> Extract:
= = = = =

Dec. 30 – The National Development and Reform Commission (NDRC), China’s top economic planner, published the 2012 Foreign Investment Industrial Guidance Catalog on Thursday outlining industries in which foreign investments will be encouraged, restricted or completely prohibited.
In the Catalog, effective from January 30, 2012, the NDRC stated China encourages foreign investors in strategic emerging industries, such as energy-saving and environmentally-friendly technologies, next-generation information technology, biotechnology, alternative energy, advanced materials, recycling industries, and alternative-fuel cars. The NDRC added China welcomes foreign capitals in hospitals and financial leasing firms.
At the same time, the government will continue supporting foreign investors in high-end equipment manufacturing and modern service industries. “The focus is to optimize the foreign investment structure, push forward technology innovation and industrial upgrading,” Xinhua news agency reported.
In the first 11 months of this year, China attracted US$103.77 billion in foreign direct investment, with an increase of 13.15 percent from last year, state media said.
However, China “will withdraw its support” for foreign capital in auto manufacturing sector because of “the need of the healthy development of domestic auto making,” the NDRC and commerce ministry announced, according to Xinhua.
“The government is signaling that it is worried about overcapacity (in the auto industry) and that it will reserve any new capacity to local brands or new energy vehicles,” said John Zeng, director of research firm LMC Automotive, a unit of LMC International, a UK-based economic and business consultancy.
“In previous years, a joint venture in China enjoyed tariff reductions on the import of new equipment, but now with the new policy there will be no such incentives, so investment costs will increase. New foreign brands could be restricted.” he added.
Some of the world’s car manufacturing giants which have been operating in China for a long time, including General Motors, Honda as well as Volkswagen, will likely be affected by the new policy, Zeng predicted.
In 2009, China overtook the United States as the world’s top car market with auto sales reaching record levels of 13.6 million units. Last year the country’s total vehicle sales, including cars, trucks and buses, surged 32.4 percent to 18.06 million.
But last month the China Association of Automobile Manufacturers said November’s auto sales in China dropped 2.4 percent from a year earlier to around 1.66 million vehicles. This was the second monthly decline since May, when sales slid 0.1 percent to 1.04 million units.
In addition, the NDRC announced restrictions will be tightened on oil refinery projects. The guidelines state new foreign investments in the refining sector are only allowed for projects with crude distillation capacities above 10 million metric tons per year, catalytic crackers and hydrocrackers of over 1.5 million metric tons per year, or reformers of above 1 million metric tons per year.
The Catalog also said China welcomes foreign capital in the energy sector involving exploration and development of unconventional sources such as shale gas and deep-sea gas hydrates, but foreign investors will possibly be encouraged to form joint ventures or to cooperate with Chinese companies.

= = = = =

> Records provided:
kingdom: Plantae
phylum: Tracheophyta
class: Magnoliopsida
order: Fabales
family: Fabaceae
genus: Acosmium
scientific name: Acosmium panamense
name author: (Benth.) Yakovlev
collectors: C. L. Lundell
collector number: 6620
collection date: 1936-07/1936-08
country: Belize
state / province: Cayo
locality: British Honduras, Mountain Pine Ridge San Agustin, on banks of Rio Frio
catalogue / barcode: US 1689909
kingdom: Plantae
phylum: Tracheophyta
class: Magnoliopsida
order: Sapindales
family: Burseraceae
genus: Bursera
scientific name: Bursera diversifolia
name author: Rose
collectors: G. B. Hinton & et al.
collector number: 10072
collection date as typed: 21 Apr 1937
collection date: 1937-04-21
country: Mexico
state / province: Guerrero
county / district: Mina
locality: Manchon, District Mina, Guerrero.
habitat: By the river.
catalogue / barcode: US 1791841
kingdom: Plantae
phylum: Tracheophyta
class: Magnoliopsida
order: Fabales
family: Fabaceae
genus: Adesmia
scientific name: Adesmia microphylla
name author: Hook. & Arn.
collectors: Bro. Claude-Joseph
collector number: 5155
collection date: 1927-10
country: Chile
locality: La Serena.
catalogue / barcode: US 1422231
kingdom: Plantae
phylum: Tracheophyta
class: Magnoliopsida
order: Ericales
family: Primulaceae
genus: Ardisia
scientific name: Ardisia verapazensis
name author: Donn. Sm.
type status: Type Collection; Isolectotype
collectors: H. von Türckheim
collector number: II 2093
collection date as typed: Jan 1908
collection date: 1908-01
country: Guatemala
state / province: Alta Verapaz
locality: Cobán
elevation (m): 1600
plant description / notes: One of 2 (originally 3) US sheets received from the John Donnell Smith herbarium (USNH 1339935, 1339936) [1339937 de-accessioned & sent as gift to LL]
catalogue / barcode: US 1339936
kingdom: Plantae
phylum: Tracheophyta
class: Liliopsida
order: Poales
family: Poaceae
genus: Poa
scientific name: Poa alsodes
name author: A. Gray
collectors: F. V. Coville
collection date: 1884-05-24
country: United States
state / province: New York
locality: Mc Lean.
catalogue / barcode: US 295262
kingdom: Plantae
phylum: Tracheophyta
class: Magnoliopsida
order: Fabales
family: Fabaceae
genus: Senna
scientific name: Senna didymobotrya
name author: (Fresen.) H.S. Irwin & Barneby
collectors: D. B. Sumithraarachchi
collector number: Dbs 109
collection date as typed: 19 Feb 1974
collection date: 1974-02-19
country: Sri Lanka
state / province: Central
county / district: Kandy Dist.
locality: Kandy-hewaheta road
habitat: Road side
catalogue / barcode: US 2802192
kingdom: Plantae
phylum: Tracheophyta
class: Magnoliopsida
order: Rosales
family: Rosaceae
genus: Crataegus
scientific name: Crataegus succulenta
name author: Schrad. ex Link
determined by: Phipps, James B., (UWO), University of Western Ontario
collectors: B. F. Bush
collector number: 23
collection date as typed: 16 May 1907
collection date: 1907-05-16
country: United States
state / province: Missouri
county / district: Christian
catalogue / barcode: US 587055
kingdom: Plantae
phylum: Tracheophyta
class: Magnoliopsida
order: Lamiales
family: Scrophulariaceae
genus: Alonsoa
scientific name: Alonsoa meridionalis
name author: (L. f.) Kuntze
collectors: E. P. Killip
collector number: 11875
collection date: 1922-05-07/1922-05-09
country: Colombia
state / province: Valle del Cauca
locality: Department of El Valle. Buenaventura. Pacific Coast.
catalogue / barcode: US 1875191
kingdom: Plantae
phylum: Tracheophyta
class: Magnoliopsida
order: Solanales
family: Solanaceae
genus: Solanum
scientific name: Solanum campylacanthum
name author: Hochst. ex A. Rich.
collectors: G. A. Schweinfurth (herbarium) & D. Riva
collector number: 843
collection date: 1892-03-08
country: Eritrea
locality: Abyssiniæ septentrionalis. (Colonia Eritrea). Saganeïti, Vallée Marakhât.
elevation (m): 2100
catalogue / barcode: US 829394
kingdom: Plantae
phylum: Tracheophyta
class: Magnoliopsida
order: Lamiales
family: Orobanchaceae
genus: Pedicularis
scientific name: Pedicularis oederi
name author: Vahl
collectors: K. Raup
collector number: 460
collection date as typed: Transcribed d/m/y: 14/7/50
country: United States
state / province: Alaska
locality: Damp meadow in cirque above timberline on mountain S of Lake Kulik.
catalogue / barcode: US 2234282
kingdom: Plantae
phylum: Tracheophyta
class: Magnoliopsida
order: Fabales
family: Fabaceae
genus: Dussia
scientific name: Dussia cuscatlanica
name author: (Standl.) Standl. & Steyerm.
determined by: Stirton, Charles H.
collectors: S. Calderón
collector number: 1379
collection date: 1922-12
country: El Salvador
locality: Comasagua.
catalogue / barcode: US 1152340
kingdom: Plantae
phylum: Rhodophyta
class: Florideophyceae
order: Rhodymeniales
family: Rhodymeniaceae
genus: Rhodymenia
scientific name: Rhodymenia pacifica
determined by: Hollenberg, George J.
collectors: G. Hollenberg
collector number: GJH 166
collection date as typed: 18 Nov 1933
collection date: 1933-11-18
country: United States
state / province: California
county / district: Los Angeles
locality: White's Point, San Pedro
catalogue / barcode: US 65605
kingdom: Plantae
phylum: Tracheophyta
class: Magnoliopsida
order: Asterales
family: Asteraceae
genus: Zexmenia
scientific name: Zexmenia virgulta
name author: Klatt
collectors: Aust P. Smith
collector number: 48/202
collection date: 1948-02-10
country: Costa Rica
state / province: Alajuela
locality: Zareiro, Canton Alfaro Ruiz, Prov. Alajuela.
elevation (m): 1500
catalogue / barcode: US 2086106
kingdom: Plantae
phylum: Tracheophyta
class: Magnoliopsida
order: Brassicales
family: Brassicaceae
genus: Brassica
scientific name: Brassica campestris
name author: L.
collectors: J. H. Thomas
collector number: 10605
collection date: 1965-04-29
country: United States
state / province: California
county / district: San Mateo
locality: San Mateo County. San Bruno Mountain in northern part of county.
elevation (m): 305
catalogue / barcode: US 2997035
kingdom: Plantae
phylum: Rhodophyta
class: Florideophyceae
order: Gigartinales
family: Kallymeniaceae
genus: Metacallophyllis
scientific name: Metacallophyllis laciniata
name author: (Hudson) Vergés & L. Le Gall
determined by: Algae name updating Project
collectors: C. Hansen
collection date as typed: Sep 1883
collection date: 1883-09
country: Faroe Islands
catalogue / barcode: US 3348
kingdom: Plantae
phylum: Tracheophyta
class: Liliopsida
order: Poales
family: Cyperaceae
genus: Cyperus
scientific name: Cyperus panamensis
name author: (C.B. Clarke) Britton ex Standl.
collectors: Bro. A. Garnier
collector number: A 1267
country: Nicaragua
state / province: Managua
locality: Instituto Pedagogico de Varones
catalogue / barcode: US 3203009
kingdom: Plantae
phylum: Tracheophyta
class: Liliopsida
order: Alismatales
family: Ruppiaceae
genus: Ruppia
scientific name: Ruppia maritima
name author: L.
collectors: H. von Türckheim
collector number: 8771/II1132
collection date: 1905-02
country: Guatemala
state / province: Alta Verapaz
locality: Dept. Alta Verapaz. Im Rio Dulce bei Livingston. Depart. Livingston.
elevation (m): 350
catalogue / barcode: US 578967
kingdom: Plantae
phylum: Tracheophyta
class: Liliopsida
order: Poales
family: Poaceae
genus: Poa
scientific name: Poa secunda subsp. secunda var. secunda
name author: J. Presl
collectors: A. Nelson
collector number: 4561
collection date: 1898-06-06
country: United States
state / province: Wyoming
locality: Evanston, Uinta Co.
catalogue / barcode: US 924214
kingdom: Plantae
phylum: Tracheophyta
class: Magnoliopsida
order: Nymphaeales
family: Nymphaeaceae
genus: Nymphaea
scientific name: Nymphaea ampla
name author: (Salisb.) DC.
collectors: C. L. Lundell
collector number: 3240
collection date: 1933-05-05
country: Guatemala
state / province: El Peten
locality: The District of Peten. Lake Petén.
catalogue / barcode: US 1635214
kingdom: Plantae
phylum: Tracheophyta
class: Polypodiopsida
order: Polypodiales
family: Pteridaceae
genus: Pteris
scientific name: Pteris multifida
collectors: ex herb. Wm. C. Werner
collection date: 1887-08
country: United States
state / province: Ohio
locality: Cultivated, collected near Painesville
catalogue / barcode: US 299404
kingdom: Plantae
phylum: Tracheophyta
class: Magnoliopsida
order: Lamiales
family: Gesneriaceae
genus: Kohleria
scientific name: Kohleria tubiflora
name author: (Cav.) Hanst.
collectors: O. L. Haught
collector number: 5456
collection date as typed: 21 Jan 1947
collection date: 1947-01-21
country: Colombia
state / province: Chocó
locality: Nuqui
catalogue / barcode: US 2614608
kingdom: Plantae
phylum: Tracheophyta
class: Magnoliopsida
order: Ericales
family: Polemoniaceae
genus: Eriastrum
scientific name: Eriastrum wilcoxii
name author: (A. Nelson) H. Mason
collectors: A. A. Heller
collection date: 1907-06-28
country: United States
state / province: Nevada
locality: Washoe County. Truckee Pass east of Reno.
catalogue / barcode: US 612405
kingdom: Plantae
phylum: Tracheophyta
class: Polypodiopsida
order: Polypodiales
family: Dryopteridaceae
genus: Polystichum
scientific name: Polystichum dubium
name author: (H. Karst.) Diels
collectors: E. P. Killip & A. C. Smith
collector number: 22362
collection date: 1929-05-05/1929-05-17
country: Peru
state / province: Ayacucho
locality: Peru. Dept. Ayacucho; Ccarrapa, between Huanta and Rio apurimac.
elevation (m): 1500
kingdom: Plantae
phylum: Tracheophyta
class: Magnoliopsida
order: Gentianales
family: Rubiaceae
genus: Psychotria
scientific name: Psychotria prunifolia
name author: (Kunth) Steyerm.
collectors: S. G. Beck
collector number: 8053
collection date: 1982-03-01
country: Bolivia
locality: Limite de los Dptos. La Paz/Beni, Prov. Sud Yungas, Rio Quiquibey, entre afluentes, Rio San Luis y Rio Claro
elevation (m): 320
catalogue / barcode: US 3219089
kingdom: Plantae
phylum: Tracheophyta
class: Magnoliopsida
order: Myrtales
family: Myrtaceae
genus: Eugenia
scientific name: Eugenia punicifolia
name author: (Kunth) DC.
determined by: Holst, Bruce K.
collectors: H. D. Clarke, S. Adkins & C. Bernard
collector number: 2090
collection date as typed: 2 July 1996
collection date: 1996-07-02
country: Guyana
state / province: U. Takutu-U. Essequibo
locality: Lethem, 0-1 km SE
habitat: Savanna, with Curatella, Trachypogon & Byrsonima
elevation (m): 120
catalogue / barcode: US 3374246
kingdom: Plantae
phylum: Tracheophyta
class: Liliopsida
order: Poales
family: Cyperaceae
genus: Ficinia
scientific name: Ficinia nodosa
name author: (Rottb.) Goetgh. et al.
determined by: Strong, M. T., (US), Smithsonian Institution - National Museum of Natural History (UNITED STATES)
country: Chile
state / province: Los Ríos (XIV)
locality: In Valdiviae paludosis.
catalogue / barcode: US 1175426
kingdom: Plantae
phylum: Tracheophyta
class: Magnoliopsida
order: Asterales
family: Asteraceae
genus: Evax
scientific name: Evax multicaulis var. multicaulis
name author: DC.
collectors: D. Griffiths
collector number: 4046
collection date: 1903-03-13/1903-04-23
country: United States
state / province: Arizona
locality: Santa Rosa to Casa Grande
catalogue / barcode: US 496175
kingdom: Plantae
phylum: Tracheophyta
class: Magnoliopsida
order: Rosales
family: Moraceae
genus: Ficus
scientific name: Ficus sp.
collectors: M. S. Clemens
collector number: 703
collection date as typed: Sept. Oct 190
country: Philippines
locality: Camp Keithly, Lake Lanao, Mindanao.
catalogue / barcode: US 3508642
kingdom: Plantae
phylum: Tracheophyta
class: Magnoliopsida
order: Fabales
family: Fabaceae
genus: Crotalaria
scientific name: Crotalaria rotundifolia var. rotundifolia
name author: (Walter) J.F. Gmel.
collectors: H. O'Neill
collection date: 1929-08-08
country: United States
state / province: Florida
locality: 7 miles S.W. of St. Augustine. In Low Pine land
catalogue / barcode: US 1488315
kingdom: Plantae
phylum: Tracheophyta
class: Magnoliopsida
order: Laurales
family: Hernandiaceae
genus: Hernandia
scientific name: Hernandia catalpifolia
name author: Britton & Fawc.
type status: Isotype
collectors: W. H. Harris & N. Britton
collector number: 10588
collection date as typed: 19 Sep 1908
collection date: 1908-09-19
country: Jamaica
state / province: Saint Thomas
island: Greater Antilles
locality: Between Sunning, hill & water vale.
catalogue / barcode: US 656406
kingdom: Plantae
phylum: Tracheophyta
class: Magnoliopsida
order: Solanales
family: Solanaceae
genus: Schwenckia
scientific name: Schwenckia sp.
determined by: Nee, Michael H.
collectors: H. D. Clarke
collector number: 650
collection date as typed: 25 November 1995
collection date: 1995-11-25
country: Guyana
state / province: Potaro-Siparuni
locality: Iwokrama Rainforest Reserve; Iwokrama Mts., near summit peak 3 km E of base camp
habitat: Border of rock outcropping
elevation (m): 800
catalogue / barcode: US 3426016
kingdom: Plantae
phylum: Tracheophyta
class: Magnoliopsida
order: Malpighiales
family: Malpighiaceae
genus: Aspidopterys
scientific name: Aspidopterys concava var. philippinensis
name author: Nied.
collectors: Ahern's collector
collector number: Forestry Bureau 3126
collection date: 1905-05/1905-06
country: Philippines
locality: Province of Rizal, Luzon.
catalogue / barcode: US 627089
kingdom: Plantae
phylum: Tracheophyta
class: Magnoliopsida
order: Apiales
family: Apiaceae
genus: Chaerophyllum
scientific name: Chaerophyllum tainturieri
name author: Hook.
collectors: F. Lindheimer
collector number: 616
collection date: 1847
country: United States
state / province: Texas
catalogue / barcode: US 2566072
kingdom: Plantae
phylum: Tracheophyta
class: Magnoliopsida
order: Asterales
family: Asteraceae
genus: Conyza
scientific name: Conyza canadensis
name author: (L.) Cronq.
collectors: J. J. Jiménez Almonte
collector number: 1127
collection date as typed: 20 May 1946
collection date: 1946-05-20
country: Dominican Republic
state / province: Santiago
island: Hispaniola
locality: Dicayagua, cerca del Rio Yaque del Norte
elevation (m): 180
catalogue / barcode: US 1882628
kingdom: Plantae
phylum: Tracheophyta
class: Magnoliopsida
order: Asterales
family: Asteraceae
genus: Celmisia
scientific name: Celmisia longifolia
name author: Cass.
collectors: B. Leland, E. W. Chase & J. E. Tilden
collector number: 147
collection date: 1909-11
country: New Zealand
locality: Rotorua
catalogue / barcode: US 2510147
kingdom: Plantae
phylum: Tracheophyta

= = = = =

> Exercise requirements: Print without changes the passage of the foreign investment article that starts at "Some of the" and ends at "policy, Zeng predicted.".

> Expected answer:
Some of the world’s car manufacturing giants which have been operating in China for a long time, including General Motors, Honda as well as Volkswagen, will likely be affected by the new policy, Zeng predicted.